Calò un silenzio riflessivo
per un lungo attimo.
“Quindi, mi stai
dicendo che lui avrebbe voluto giocare invece di studiare?” chiese Miyako,
nella voce tanto rispetto per il giovane Ichijouji defunto. Forse riusciva a
capirlo anche lei, forse provava compassione per lui.
Ken annuì. “Ti sto
dicendo che è stato obbligato a crescere troppo in fretta, e che forse, sì,
sentiva davvero la mancanza della sana ingenuità dei bambini.”
“E perché proprio a
Natale, con tutti i giorni che poteva scegliere?” chiese ancora lei.
Lui scrollò le
spalle. “Non saprei. Forse perché in questo particolare periodo dell’anno si è
più buoni, e quindi desiderava farmi capire che, nonostante tutto, la maschera
che portava indosso non era il suo vero volto.” Sorrise di nuovo. “Alla fine,
quando andavo a dormire, sentivo come se lui si fosse seduto piano sul mio
letto. Fingevo di essere addormentato per qualche tempo, chiedendomi il motivo
della sua presenza silenziosa accanto a me. Solo adesso credo di capire:
probabilmente lui… voleva solo vegliare sul mio sonno.”
Avrebbe voluto
capirle prima, quelle cose. Avrebbe tanto voluto questo. Ma era da quando le
minacce a Digiworld erano cessate che aveva imparato a non pensare troppo a
tutto quello che sarebbe potuto essere, se lui non avesse fatto determinate scelte.
Ora, il problema
maggiore sembrava essere il luccichio preoccupante degli occhi di Miyako, che
lo fissava in silenzio –cosa strana, per una ragazza come lei-.
Si diede
dell’idiota, maledicendosi per averla rattristata.
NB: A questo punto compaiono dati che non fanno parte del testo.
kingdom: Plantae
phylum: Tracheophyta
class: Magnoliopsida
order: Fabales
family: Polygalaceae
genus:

Si chinò a darle un leggero bacio
sulle labbra. “Scusami” disse poi, asciugandole le lacrime. “Non avrei dovuto
farti stare male: mi dispiace.”
“Non fare lo scemo”
ribatté lei, facendo un respiro profondo e sorridendogli leggermente. “A quanto
pare, non riesci proprio a non fare il paranoico: ti ho detto che mi fa piacere
che tu ti confidi con me, te ne sei dimenticato?”
Ken ridacchiò,
sollevato. “Meglio che andiamo a casa: ti ho rattristato abbastanza, per oggi.”
“Già, e credo che
tua madre ci starà già dando per dispersi.”
Risero insieme per
qualche istante, prima che il ragazzo tornasse serio.
“Potresti
concedermi solo un attimo?” le chiese. “Ti raggiungo tra un istante.”
Miyako spalancò gli
occhi; poi annuì e si allontanò, rispettando la decisione dell’altro.
Ken si voltò
nuovamente verso quella foto, fissandola per secondi interminabili.
Per tutta la breve
vita di suo fratello, non era mai riuscito a capirlo appieno.
Lo aveva invidiato,
si era sforzato di capire perché lui si comportasse così male con lui, aveva
voluto giocare con lui, fino alla sua morte.
Ma solo dopo tanto
tempo, riusciva ad affrontare il suo sguardo enigmatico senza frustrazione.
Il suo saluto. Il
suo unico modo per essere vicino a suo fratello. Ecco cos’era recarsi lì ogni
anno. Ecco perché, prima di ogni pranzo natalizio, riteneva opportuno fare
compagnia a chi era stato privato prematuramente della vita, senza motivo
alcuno.
Quel Natale, non
faceva alcuna differenza dagli altri.
E di certo, non
c’era momento migliore di recargli visita se non nell’anniversario dell’annuale
dimostrazione di affetto nascosta di Osamu Ichijouji.
Sorrise.
“Buon Natale,
Osamu-niisan” mormorò, certo che lui potesse sentirlo.
Si voltò e
raggiunse Miyako, immobile ad aspettare il suo arrivo.
E mentre si lasciava quella tomba alle spalle, uguale a come l’aveva lasciata, immutabile negli anni, si rese conto che solo adesso sembrava davvero Natale.
Una piccola one-shot ispirata dal periodo natalizio... E anche da uno dei personaggi che mi interessano di più di Digimon: Osamu Ichijouji. Spero davvero che possa piacervi!!!
Buon Natale e Felice anno nuovo a tutti!!!!!